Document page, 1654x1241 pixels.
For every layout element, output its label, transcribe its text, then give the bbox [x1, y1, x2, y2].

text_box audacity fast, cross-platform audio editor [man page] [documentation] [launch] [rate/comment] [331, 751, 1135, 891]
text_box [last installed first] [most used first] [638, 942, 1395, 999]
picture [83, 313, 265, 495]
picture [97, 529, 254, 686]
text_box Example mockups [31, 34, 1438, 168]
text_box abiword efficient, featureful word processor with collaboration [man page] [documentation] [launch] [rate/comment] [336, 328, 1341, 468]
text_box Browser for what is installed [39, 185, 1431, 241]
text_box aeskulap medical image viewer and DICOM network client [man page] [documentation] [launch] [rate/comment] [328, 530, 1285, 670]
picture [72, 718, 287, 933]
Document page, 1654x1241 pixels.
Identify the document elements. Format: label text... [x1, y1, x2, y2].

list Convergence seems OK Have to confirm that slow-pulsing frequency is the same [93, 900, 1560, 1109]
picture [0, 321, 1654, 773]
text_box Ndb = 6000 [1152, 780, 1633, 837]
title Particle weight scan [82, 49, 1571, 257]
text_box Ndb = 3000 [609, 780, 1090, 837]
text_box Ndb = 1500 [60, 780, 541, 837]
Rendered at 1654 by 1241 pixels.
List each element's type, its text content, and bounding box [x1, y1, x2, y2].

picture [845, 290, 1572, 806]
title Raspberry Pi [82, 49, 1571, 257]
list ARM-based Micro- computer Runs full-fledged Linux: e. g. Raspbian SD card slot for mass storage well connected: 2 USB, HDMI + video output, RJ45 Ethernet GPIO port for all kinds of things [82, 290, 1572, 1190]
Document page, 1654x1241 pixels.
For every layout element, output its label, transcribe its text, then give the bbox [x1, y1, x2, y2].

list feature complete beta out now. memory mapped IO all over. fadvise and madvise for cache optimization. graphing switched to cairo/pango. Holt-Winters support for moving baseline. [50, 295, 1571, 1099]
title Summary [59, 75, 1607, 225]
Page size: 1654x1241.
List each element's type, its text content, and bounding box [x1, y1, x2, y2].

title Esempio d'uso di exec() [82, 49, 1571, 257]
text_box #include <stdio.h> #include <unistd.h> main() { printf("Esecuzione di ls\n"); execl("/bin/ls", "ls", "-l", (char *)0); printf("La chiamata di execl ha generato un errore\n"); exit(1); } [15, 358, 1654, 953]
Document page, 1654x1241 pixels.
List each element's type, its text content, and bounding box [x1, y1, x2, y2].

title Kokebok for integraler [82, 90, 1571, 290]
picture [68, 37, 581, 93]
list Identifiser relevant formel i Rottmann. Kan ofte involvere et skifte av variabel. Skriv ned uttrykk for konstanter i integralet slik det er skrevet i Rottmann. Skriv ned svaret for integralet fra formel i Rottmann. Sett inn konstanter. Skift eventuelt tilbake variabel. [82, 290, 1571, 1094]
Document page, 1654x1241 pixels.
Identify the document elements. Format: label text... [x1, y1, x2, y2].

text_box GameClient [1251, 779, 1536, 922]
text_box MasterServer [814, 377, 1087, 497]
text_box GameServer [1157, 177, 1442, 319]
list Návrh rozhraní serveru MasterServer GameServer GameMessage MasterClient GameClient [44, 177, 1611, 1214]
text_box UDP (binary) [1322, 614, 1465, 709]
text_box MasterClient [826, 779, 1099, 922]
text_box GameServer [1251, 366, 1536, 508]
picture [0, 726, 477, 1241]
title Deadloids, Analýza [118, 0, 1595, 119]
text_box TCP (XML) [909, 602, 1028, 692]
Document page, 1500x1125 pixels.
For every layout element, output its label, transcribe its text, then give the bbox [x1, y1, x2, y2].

★ ★ ★ ★ ★

PROBLEM STATEMENT
Rewrite the lines from the first one through the line holding "title Summary [59, 75, 1607, 225]", inclusive, replacing "transcribe" with "copy out" and leaving everything else unchanged.

REPLY TO THE TASK
Document page, 1654x1241 pixels.
For every layout element, output its label, copy out its text, then give the bbox [x1, y1, x2, y2].

text_box audacity fast, cross-platform audio editor [man page] [documentation] [launch] [rate/comment] [331, 751, 1135, 891]
text_box [last installed first] [most used first] [638, 942, 1395, 999]
picture [83, 313, 265, 495]
picture [97, 529, 254, 686]
text_box Example mockups [31, 34, 1438, 168]
text_box abiword efficient, featureful word processor with collaboration [man page] [documentation] [launch] [rate/comment] [336, 328, 1341, 468]
text_box Browser for what is installed [39, 185, 1431, 241]
text_box aeskulap medical image viewer and DICOM network client [man page] [documentation] [launch] [rate/comment] [328, 530, 1285, 670]
picture [72, 718, 287, 933]
Document page, 1654x1241 pixels.
Identify the document elements. Format: label text... [x1, y1, x2, y2].

list Convergence seems OK Have to confirm that slow-pulsing frequency is the same [93, 900, 1560, 1109]
picture [0, 321, 1654, 773]
text_box Ndb = 6000 [1152, 780, 1633, 837]
title Particle weight scan [82, 49, 1571, 257]
text_box Ndb = 3000 [609, 780, 1090, 837]
text_box Ndb = 1500 [60, 780, 541, 837]
Rendered at 1654 by 1241 pixels.
List each element's type, its text content, and bounding box [x1, y1, x2, y2].

picture [845, 290, 1572, 806]
title Raspberry Pi [82, 49, 1571, 257]
list ARM-based Micro- computer Runs full-fledged Linux: e. g. Raspbian SD card slot for mass storage well connected: 2 USB, HDMI + video output, RJ45 Ethernet GPIO port for all kinds of things [82, 290, 1572, 1190]
Document page, 1654x1241 pixels.
For every layout element, output its label, copy out its text, then give the bbox [x1, y1, x2, y2].

list feature complete beta out now. memory mapped IO all over. fadvise and madvise for cache optimization. graphing switched to cairo/pango. Holt-Winters support for moving baseline. [50, 295, 1571, 1099]
title Summary [59, 75, 1607, 225]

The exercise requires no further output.